L’intelligenza artificiale porta benefici enormi in campi come la sanità e l’economia. Nella sanità, accelera le diagnosi, personalizza i trattamenti e risparmia risorse: in Italia, potrebbe generare risparmi annui di circa 21,74 miliardi di euro automatizzando il 36% delle attività mediche. Economicamente, ottimizza processi produttivi e favorisce innovazioni, come le simulazioni per politiche ambientali.
I rischi includono la perdita di posti di lavoro, l’amplificazione di pregiudizi e di minacce alla sicurezza. L’automazione può sostituire impieghi umani, perpetuare discriminazioni attraverso algoritmi distorti e ridurre l’autonomia personale. In ambito sicurezza informatica, facilita gli attacchi come messaggi falsi personalizzati e video contraffatti, con un incremento del 1.265% di tentativi di frode dopo l’arrivo di nuovi strumenti.
Sorge il problema della privacy, della sorveglianza eccessiva e della manipolazione di informazioni, con pericoli di video falsi e di notizie inventate che destabilizzano la società. Gli strumenti generativi producono errori sistematici e risposte inaffidabili, favorendo comportamenti negativi dal 6,5% al 55,1% in contesti reali. Serve un approccio centrato sull’essere umano per tutelare i diritti fondamentali.
L’Unione Europea ha varato il regolamento sull’intelligenza artificiale nel 2024, operativo dal 2026, che classifica i sistemi per livello di rischio e impone trasparenza, con multe severe. Prevede degli spazi di prova per le innovazioni e obblighi per le piccole imprese, bilanciando il progresso e la sicurezza. In Italia, l’uso in sanità è cresciuto del 90%, ma richiede competenze adeguate.
L’intelligenza artificiale prefigura una società umana radicalmente trasformata tra circa cinquant’anni, in cui comincia l’epoca trattata nel romanzo (2072), con una convivenza tra un’automazione ubiqua e un’umanità potenziata, ma segnata da profonde disuguaglianze se non gestita con saggezza.

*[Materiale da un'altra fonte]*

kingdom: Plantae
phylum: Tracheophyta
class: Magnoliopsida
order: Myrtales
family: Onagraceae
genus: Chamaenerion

Questa evoluzione dipenderà da scelte etiche, regolatorie e tecnologiche attuali, bilanciando le utopie di abbondanza e le distopie di controllo.

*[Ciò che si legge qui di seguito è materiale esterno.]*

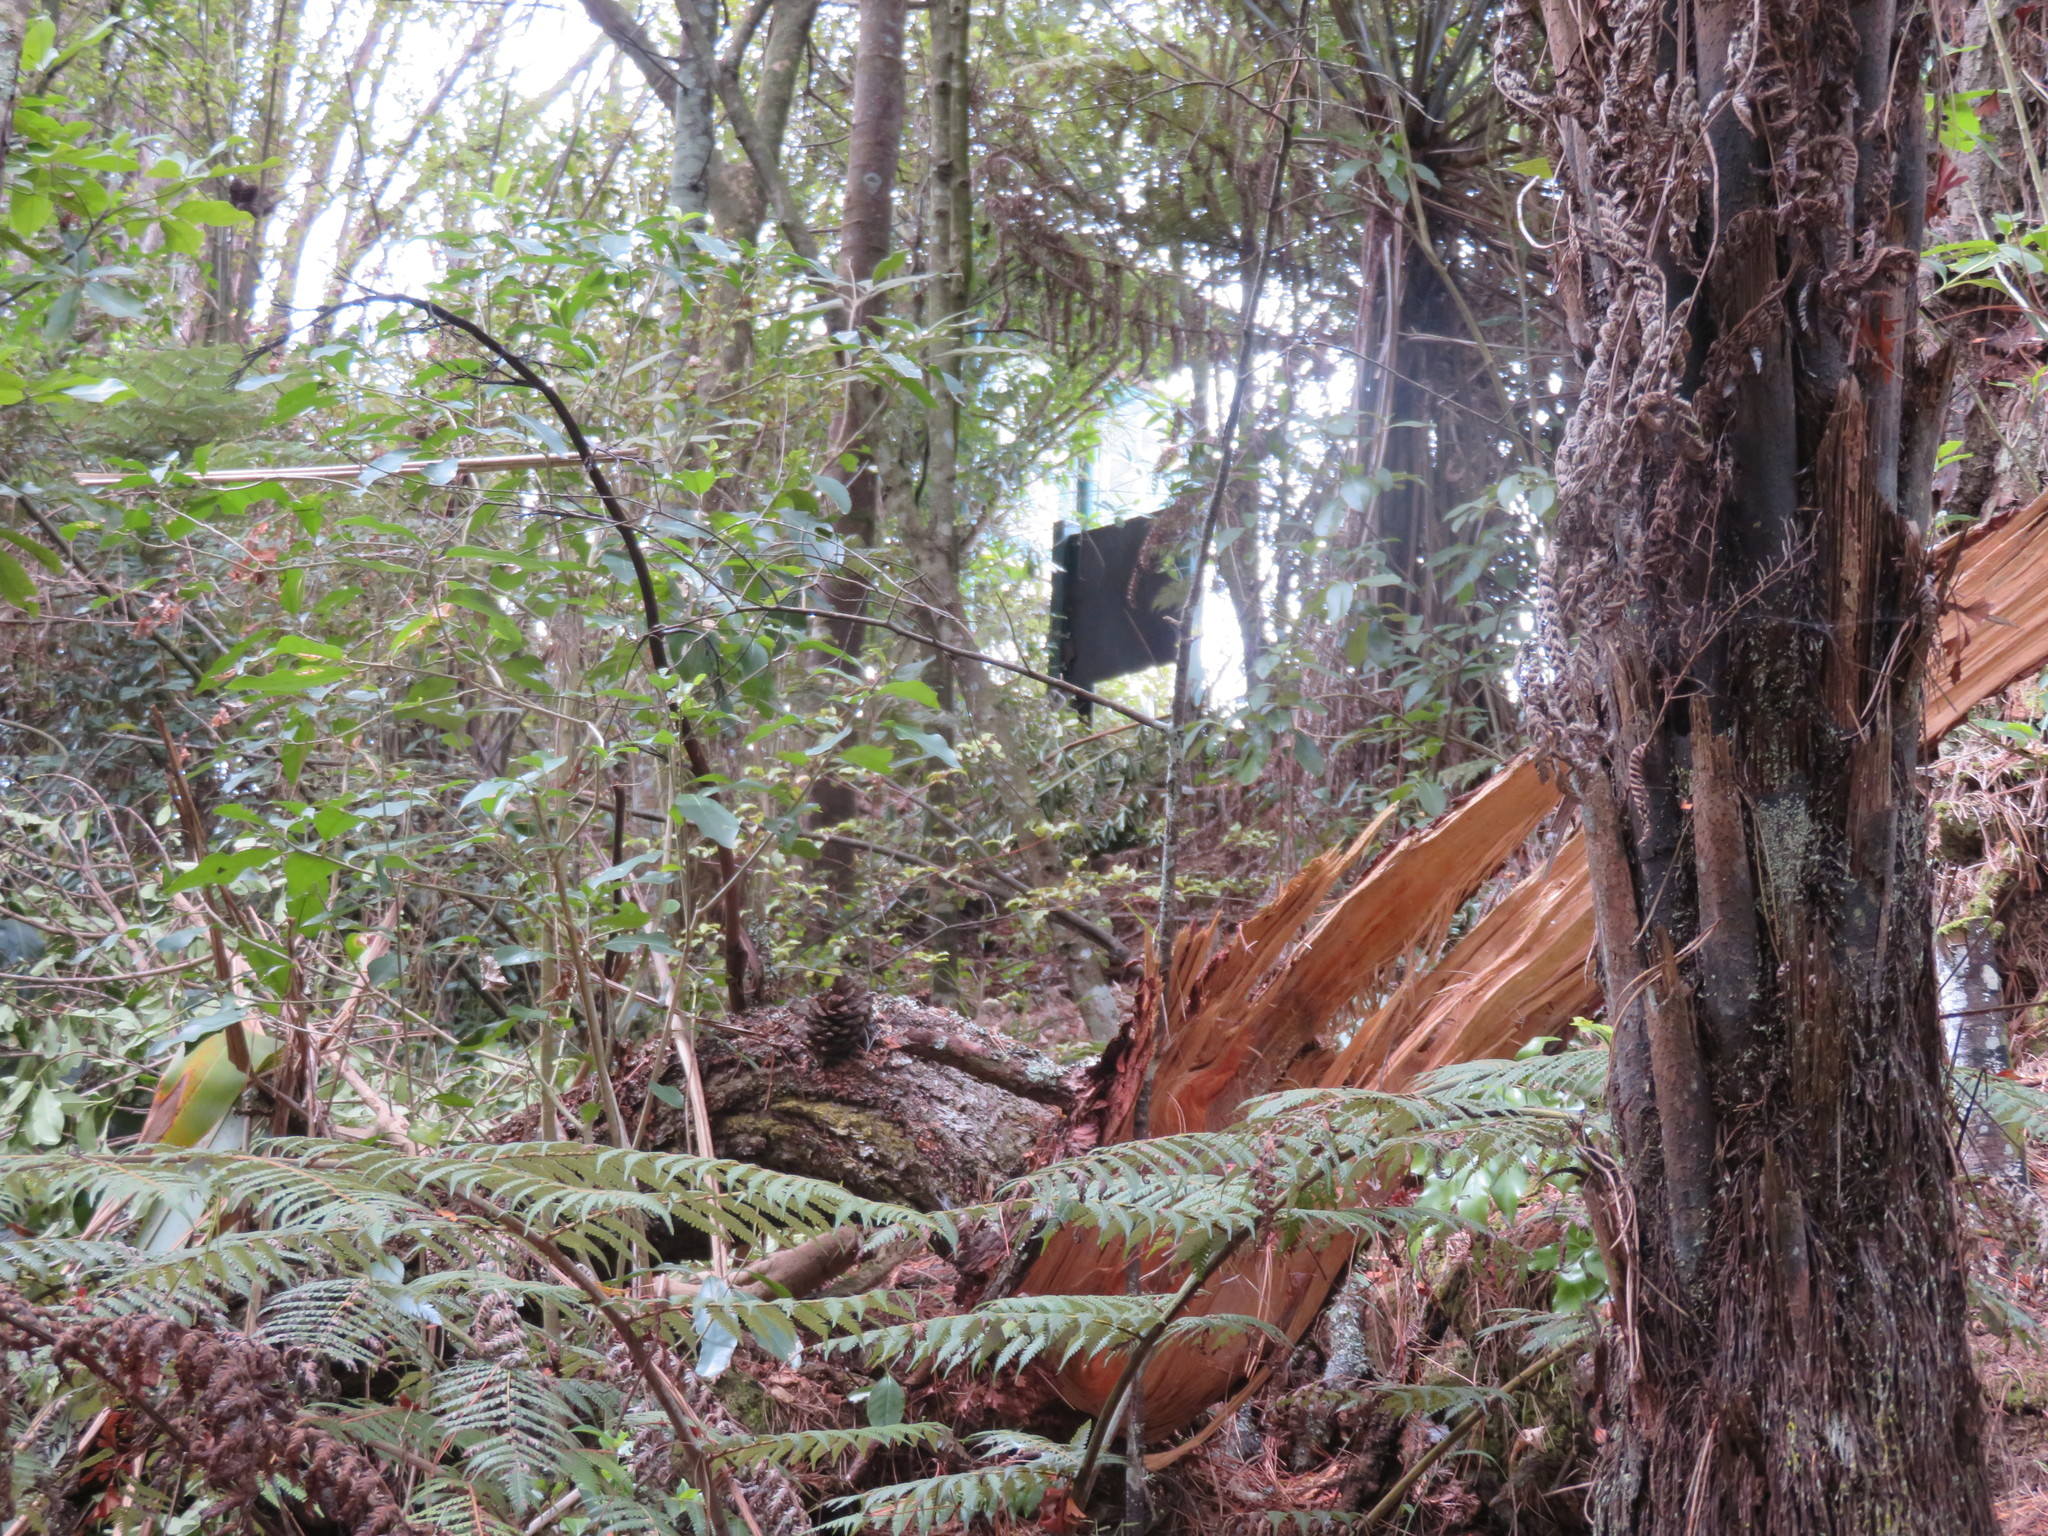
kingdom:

L’economia si baserà sull’automazione totale, con macchine che gestiscono la produzione, i trasporti e i servizi di base, liberando gli umani da lavori ripetitivi. Come risultato potrebbe esserci un reddito di base universale per miliardi di persone, ma le élite proprietarie di tecnologie concentreranno le ricchezze, ampliando i divari sociali già evidenti oggi. In Italia e UE, l’espansione regolata dall’AI Act potrebbe favorire le transizioni eque, evitando scenari di disoccupazione di massa oltre il 50%.
La società vedrà la fusione uomo-macchina tramite interfacce neurali, estendendo vita e intelligenza, con popolazioni longeve che esplorano realtà virtuali immersive. Le relazioni umane evolveranno verso ibridi emotivi, ma la solitudine e la dipendenza da assistenti onnipresenti rischiano di erodere l’empatia e le comunità autentiche. Modelli alternativi, come comunità sostenibili con agricoltura automatica, potrebbero rifiorire, riecheggiando interessi per l’ecologia e l’organizzazione sociale.
Il dominio di superintelligenze richiede una governance globale, con regolamenti che evitano abusi come la sorveglianza totale. I pericoli di manipolazione cognitiva e la perdita di privacy persisteranno, ma i paradigmi che mettono al centro l’essere umano potrebbero prevalere, tutelando l’autonomia.
Se orientata bene, l’intelligenza artificiale consentirà l’esplorazione spaziale, la cura personalizzata di malattie e la risoluzione di crisi climatiche, forgiando una civiltà post-scarsità. L’umanità si dedicherà alla creatività, alla filosofia e alla spiritualità, con testi religiosi analizzati da macchine per nuove intuizioni profonde, in armonia con gli interessi interdisciplinari.